## REQUIREMENT:
Repeat the records below word for word, from the line containing "genus: Rhus" up to and including the line containing "collection date: 1918-06-16".

## RECORD SET:

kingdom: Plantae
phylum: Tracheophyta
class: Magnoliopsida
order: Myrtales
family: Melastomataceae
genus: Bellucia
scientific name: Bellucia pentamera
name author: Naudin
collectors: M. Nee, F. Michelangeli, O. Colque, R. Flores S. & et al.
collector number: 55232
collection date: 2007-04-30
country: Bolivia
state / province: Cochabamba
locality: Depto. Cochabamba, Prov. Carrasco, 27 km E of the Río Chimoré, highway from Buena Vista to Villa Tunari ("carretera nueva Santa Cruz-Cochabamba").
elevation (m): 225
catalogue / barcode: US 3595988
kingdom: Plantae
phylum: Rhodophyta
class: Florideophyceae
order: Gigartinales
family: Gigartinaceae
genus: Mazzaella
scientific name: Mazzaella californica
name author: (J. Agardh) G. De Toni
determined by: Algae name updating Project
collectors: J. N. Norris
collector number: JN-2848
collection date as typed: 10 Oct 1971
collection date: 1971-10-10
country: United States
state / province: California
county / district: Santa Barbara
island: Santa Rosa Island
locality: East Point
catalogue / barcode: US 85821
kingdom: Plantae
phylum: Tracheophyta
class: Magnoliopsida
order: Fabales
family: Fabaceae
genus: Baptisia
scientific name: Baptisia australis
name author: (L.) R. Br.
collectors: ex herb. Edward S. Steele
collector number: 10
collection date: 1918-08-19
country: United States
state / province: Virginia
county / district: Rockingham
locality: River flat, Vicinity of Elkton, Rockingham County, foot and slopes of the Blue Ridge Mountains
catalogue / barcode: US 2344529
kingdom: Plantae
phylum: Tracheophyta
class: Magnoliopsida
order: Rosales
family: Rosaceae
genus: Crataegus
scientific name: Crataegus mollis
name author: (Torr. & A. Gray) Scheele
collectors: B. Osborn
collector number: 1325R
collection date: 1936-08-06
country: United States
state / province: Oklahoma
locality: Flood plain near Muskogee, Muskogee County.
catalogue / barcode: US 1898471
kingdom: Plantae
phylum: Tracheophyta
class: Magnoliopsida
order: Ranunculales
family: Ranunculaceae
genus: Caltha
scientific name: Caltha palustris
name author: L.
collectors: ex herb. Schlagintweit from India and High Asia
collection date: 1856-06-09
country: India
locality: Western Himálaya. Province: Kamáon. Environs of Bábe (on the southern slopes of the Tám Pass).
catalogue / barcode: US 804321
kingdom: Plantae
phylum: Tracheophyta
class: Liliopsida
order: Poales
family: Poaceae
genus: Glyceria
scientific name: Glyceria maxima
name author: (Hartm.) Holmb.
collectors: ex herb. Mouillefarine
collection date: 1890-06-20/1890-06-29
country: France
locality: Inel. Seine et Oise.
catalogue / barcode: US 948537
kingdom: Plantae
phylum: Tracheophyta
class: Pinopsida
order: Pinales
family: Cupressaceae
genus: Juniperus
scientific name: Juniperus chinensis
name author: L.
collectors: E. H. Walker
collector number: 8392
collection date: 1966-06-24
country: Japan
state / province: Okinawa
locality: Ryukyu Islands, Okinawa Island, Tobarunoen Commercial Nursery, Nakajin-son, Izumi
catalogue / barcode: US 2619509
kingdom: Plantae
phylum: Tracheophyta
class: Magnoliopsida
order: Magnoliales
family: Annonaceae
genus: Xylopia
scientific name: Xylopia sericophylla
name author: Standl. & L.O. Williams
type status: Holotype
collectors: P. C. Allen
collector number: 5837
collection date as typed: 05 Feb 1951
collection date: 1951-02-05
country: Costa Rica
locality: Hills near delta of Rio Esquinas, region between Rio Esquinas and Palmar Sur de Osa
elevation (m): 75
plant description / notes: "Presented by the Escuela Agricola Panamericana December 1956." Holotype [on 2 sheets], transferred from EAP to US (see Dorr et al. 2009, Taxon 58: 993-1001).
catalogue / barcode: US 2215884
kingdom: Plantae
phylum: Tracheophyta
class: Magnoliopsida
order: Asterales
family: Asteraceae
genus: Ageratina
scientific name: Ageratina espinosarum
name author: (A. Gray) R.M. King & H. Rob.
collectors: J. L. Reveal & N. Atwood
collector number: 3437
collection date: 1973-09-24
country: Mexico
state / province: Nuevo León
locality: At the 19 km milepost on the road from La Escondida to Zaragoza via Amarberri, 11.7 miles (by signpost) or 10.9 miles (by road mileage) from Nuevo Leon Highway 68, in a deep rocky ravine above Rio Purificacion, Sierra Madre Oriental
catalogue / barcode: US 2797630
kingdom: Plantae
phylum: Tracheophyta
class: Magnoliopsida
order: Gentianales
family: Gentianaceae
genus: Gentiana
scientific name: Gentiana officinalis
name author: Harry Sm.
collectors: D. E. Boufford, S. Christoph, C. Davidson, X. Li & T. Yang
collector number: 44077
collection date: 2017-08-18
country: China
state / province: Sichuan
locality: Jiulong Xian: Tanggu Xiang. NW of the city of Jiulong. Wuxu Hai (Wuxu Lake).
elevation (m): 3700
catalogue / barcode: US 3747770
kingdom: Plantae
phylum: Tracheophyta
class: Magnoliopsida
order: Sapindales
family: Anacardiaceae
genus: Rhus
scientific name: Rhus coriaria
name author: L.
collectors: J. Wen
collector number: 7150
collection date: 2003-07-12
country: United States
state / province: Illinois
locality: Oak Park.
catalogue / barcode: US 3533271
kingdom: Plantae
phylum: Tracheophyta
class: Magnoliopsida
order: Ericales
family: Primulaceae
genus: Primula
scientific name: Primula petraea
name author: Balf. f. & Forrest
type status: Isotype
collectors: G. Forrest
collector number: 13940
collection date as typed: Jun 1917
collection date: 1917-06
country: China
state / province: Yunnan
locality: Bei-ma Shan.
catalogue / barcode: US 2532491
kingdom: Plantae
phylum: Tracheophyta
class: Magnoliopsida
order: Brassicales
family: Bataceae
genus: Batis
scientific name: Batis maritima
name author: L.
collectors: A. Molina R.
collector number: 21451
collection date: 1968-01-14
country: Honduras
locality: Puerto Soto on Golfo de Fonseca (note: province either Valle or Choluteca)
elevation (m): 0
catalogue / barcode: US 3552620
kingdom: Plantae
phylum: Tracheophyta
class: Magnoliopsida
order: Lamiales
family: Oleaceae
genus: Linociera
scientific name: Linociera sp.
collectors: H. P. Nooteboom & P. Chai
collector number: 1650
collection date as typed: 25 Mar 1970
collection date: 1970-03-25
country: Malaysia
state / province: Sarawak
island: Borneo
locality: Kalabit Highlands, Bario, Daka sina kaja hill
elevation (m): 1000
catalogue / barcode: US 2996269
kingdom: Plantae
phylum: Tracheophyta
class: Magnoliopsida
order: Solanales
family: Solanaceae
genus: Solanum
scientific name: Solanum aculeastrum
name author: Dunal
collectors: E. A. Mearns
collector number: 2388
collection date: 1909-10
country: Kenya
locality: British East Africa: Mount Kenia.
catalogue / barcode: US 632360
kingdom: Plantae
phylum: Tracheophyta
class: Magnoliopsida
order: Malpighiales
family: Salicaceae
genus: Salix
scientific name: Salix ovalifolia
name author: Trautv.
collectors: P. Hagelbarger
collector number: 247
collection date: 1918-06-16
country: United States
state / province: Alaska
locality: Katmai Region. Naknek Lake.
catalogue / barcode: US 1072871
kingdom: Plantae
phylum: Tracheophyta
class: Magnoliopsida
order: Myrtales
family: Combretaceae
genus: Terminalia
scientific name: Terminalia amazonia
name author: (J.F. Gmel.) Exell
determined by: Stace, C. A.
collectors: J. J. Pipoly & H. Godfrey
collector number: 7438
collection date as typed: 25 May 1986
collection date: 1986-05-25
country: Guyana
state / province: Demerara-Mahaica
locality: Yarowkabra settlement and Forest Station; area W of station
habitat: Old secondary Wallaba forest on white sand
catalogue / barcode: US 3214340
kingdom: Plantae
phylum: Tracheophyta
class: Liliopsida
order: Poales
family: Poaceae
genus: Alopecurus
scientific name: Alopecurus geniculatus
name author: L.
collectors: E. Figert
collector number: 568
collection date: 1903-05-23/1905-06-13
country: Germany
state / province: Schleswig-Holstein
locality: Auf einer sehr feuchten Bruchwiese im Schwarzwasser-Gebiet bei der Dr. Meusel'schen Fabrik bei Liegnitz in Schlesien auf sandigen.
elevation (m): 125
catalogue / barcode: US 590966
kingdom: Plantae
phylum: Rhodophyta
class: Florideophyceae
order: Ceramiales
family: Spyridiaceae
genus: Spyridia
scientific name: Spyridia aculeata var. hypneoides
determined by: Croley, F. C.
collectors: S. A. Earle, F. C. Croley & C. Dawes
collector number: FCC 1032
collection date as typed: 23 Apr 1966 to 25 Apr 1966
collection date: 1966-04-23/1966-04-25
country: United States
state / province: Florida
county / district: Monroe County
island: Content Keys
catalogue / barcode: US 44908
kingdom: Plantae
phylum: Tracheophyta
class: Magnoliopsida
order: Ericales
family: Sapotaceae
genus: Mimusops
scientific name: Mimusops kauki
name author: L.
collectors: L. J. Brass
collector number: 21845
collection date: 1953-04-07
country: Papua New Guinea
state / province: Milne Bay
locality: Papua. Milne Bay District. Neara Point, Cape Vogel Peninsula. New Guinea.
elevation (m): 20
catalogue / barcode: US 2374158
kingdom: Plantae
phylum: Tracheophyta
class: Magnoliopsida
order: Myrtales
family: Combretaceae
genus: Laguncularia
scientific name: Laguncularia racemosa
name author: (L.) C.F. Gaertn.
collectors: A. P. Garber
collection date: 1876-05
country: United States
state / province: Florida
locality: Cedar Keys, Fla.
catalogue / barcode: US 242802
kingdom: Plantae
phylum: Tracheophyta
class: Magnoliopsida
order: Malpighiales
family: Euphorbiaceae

## RESPONSE TO THIS EXERCISE:
genus: Rhus
scientific name: Rhus coriaria
name author: L.
collectors: J. Wen
collector number: 7150
collection date: 2003-07-12
country: United States
state / province: Illinois
locality: Oak Park.
catalogue / barcode: US 3533271
kingdom: Plantae
phylum: Tracheophyta
class: Magnoliopsida
order: Ericales
family: Primulaceae
genus: Primula
scientific name: Primula petraea
name author: Balf. f. & Forrest
type status: Isotype
collectors: G. Forrest
collector number: 13940
collection date as typed: Jun 1917
collection date: 1917-06
country: China
state / province: Yunnan
locality: Bei-ma Shan.
catalogue / barcode: US 2532491
kingdom: Plantae
phylum: Tracheophyta
class: Magnoliopsida
order: Brassicales
family: Bataceae
genus: Batis
scientific name: Batis maritima
name author: L.
collectors: A. Molina R.
collector number: 21451
collection date: 1968-01-14
country: Honduras
locality: Puerto Soto on Golfo de Fonseca (note: province either Valle or Choluteca)
elevation (m): 0
catalogue / barcode: US 3552620
kingdom: Plantae
phylum: Tracheophyta
class: Magnoliopsida
order: Lamiales
family: Oleaceae
genus: Linociera
scientific name: Linociera sp.
collectors: H. P. Nooteboom & P. Chai
collector number: 1650
collection date as typed: 25 Mar 1970
collection date: 1970-03-25
country: Malaysia
state / province: Sarawak
island: Borneo
locality: Kalabit Highlands, Bario, Daka sina kaja hill
elevation (m): 1000
catalogue / barcode: US 2996269
kingdom: Plantae
phylum: Tracheophyta
class: Magnoliopsida
order: Solanales
family: Solanaceae
genus: Solanum
scientific name: Solanum aculeastrum
name author: Dunal
collectors: E. A. Mearns
collector number: 2388
collection date: 1909-10
country: Kenya
locality: British East Africa: Mount Kenia.
catalogue / barcode: US 632360
kingdom: Plantae
phylum: Tracheophyta
class: Magnoliopsida
order: Malpighiales
family: Salicaceae
genus: Salix
scientific name: Salix ovalifolia
name author: Trautv.
collectors: P. Hagelbarger
collector number: 247
collection date: 1918-06-16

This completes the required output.